Chez les personnes en reconversion, cette crise prend souvent une autre forme. Le métier peut être stable, valorisé et avoir été choisi sincèrement. Pourtant une usure apparaît : non pas celle du travail lui-même, mais celle de devoir chaque jour s’adapter à une vie qui ne correspond plus à ce qui est juste.
Alors la culpabilité et les peurs surgissent : quelle idée de vouloir quitter quelque chose que d’autres considèrent comme enviable, raisonnable ou sécurisant ?? « Il faudrait être fou! ». Mais on peut passer toute une vie à réussir une existence qui n’était pas la nôtre. Ainsi, à mesure que le temps avance, certaines personnes ressentent un carcan s’installer, un rétrécissement progressif de leur espace intérieur, comme si les possibilités se réduisaient peu à peu.
Un choix finit alors par apparaître : continuer ainsi ou changer.

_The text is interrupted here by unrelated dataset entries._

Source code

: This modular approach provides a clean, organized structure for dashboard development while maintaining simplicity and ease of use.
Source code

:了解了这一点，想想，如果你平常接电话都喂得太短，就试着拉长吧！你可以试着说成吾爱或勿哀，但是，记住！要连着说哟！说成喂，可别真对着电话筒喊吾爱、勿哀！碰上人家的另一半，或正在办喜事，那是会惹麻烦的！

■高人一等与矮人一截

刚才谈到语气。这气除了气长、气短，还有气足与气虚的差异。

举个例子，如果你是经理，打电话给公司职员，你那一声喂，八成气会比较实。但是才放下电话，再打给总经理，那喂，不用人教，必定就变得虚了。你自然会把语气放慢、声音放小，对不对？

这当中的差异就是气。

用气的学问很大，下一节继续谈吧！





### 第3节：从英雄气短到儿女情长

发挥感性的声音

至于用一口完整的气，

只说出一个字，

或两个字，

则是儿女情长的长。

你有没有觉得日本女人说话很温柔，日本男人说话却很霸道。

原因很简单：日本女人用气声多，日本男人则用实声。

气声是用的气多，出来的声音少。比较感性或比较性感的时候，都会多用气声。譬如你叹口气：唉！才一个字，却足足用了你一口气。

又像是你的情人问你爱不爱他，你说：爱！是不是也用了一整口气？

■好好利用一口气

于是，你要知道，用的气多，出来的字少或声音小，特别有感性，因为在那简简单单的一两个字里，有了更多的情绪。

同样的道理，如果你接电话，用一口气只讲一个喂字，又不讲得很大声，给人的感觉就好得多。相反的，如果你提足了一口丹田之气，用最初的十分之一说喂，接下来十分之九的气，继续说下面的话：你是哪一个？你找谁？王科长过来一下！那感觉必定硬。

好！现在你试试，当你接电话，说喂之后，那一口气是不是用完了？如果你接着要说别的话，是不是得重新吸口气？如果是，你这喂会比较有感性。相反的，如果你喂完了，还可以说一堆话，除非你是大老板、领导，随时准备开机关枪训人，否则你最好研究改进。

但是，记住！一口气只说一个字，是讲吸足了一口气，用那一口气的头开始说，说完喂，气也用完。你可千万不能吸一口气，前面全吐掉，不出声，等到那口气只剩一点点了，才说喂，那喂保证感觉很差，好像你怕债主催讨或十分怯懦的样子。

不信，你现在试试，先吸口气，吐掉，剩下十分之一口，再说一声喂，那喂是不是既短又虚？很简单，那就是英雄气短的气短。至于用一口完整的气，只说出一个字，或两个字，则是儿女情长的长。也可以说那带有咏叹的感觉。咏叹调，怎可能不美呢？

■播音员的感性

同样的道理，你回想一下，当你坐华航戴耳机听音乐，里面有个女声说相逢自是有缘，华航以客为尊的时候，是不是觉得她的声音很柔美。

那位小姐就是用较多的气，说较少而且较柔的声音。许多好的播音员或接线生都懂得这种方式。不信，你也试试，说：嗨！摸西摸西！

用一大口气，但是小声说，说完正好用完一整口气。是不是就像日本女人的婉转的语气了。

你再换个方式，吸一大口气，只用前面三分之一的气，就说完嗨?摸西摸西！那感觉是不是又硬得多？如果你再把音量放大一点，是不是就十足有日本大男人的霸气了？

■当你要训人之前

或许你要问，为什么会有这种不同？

La reconversion n’est alors plus une fuite mais une tentative de réalignement et dans ce cas, la perte de sens n’est donc pas forcément un effondrement mais peut être le signe qu’une transformation intérieure cherche à émerger. Une mue intérieure nécessaire avant l’envol.
La crise de sens est la mort de l’identité construite et la naissance de soi.
Elle marque le moment où ce qui nous a longtemps permis d’avancer cesse d’être suffisant pour continuer à vivre pleinement.
Bien sûr, dans la fractalité de l’existence, cette dynamique dépasse largement un seul domaine de vie, les mêmes mécanismes semblent se rejouer à différents niveaux : fermeture, résistance, répétition ou au contraire ouverture et mouvement. Et c’est souvent cette capacité à se dégager progressivement de certains conditionnements pour retrouver davantage de justesse intérieure qui devient le véritable moteur de l’évolution personnelle. L’étiomédecine trouve naturellement sa place dans ce processus.